TEXTE DE L'EXERCICE =>
L’intelligence artificielle aidera à prendre les bonnes décisions, estime le général Denis Mercier, à la tête du commandement suprême allié pour la transformation de l’OTAN.
Le général Denis Mercier est, depuis 2015, à la tête du commandement suprême allié pour la transformation (SACT) de l’OTAN. Basé à Norfolk aux Etats-Unis, il est responsable des moyens futurs de l’Alliance, tandis que le commandement suprême allié en Europe (Saceur) conduit les opérations et les exercices depuis Mons, en Belgique. Dans l’entretien qu’il a accordé au Monde samedi 24 mars, le général explique comment l’OTAN se prépare à intégrer les technologies du big data et de l’intelligence artificielle (IA).
En prévision des guerres futures, comment appréhendez-vous l’intégration des nouvelles technologies – intelligence artificielle, 3D… ?
Ces technologies changent considérablement la manière dont les militaires vont aborder les futurs conflits parce qu’elles changent tout simplement notre monde, et toutes les grandes organisations. La ressource stratégique, autour de laquelle doivent tourner les débats de l’OTAN, c’est la donnée. On le voit avec Facebook [et le débat sur l’extraction des données privées]. Et on ne fera jamais d’intelligence artificielle sans des données.
Pour une alliance de 29 pays, de nombreuses questions politiques se posent, avant même d’évoquer les craintes suscitées par les robots tueurs. Que faire des données, en grande partie classifiées, que les nations donnent à l’Alliance ? Si nous utilisons des datas prises dans l’environnement public pour notre renseignement, comment les recueille-t-on ? Peut-on développer des algorithmes en contractualisant avec des sociétés privées ? Manipuler les données pour obtenir des résultats militaires ?

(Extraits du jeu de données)
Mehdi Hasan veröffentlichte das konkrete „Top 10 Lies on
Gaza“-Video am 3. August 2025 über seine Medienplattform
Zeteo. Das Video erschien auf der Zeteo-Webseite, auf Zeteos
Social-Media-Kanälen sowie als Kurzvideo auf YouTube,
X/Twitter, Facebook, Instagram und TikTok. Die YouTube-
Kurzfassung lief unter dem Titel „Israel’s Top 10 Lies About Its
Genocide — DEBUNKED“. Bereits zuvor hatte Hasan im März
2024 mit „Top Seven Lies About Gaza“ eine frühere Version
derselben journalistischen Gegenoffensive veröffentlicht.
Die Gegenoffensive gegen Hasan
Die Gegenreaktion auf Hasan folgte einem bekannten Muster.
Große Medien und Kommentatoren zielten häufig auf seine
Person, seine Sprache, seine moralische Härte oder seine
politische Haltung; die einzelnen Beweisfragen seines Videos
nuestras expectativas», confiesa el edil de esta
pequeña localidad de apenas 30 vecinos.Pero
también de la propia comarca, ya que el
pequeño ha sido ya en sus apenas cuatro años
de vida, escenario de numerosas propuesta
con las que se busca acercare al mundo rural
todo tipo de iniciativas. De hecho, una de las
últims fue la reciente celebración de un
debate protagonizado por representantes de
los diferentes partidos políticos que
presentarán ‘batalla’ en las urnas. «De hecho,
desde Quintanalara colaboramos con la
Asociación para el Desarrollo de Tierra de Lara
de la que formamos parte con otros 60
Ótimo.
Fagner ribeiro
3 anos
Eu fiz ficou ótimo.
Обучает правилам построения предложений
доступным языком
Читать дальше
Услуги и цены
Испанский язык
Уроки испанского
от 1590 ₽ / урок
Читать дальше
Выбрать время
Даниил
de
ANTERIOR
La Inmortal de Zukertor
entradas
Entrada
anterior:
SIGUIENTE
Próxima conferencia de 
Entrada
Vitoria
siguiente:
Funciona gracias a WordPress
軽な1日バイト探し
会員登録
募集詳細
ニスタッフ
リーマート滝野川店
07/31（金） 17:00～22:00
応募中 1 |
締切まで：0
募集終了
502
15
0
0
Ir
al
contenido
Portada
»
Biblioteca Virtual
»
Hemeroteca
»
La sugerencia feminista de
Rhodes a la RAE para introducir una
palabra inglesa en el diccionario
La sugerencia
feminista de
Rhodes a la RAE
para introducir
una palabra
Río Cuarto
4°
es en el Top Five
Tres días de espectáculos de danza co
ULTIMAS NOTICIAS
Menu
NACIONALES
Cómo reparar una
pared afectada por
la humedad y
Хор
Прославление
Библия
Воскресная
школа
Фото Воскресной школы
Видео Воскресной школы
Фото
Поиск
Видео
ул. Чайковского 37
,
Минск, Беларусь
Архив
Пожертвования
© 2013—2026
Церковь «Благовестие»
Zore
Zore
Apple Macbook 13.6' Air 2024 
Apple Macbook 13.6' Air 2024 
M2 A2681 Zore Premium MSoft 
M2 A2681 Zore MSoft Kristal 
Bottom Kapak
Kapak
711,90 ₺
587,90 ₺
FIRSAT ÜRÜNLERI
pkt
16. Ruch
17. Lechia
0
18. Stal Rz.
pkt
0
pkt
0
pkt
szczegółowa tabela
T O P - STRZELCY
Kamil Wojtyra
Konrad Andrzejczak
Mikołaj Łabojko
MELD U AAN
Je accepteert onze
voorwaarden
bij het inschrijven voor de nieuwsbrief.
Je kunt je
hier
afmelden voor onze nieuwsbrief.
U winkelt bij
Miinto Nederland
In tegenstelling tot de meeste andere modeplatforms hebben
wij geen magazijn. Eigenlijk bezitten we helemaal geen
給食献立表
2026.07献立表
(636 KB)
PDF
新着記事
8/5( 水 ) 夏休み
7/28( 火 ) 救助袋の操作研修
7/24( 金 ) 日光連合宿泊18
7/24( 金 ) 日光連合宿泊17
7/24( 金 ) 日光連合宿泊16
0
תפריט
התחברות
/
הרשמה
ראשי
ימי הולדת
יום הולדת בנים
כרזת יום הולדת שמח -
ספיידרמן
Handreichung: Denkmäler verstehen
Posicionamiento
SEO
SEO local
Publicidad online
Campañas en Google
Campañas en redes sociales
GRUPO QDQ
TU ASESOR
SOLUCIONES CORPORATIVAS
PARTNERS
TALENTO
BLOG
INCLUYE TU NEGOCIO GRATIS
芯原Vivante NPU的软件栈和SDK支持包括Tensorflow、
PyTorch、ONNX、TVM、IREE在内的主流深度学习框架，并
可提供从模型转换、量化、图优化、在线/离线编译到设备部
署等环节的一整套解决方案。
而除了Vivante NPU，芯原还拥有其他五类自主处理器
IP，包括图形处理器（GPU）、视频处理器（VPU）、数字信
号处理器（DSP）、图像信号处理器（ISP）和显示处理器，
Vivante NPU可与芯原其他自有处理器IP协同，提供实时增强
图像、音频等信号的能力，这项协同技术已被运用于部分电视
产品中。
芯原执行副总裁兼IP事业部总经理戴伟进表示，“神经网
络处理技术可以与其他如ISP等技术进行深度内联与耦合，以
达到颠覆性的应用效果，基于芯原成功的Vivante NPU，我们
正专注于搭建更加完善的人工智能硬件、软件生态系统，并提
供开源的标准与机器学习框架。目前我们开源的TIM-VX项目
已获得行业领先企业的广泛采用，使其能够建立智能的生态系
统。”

CONSIGNES =>
1. D'après l'entretien sur l'OTAN et l'intelligence artificielle, dans quelle ville le commandement suprême allié pour la transformation est-il basé ?
2. Poursuivez l'entretien sur l'OTAN et l'intelligence artificielle à partir de sa dernière phrase.

RÉPONSES =>
1. À Norfolk, aux États-Unis.

2.
Dans l’OTAN, on n’a jamais posé la question de la propriété des données. Il faut le faire aujourd’hui. Par exemple, un Rafale français produit des données, mais l’armée de l’air n’est pas propriétaire de la manière dont elle les traite. Le problème se pose aussi pour les pays qui ne sont pas souverains et achètent des matériels étrangers qui génèrent des datas.
Vous avez récemment présenté ces enjeux au Conseil de l’Atlantique nord…
Mon commandement a organisé, jeudi 22 mars, un séminaire sur l’intelligence artificielle, pour les ambassadeurs et le secrétariat général l’OTAN. Nous avons fait venir Sophia le robot, et son concepteur. Selon les spécialistes de l’IA qui sont intervenus, l’enjeu immédiat, pour nous, est de comprendre que ces technologies sont déjà là, mais que nous ne les utilisons pas. La réunion a soulevé de nombreuses questions éthiques. Les machines vont-elles nous échapper ? Je ne pense pas. Les machines doivent nous aider à mieux assurer les valeurs de l’OTAN, à éviter une crise, à faire baisser la tension, en vue de la stabilité du monde.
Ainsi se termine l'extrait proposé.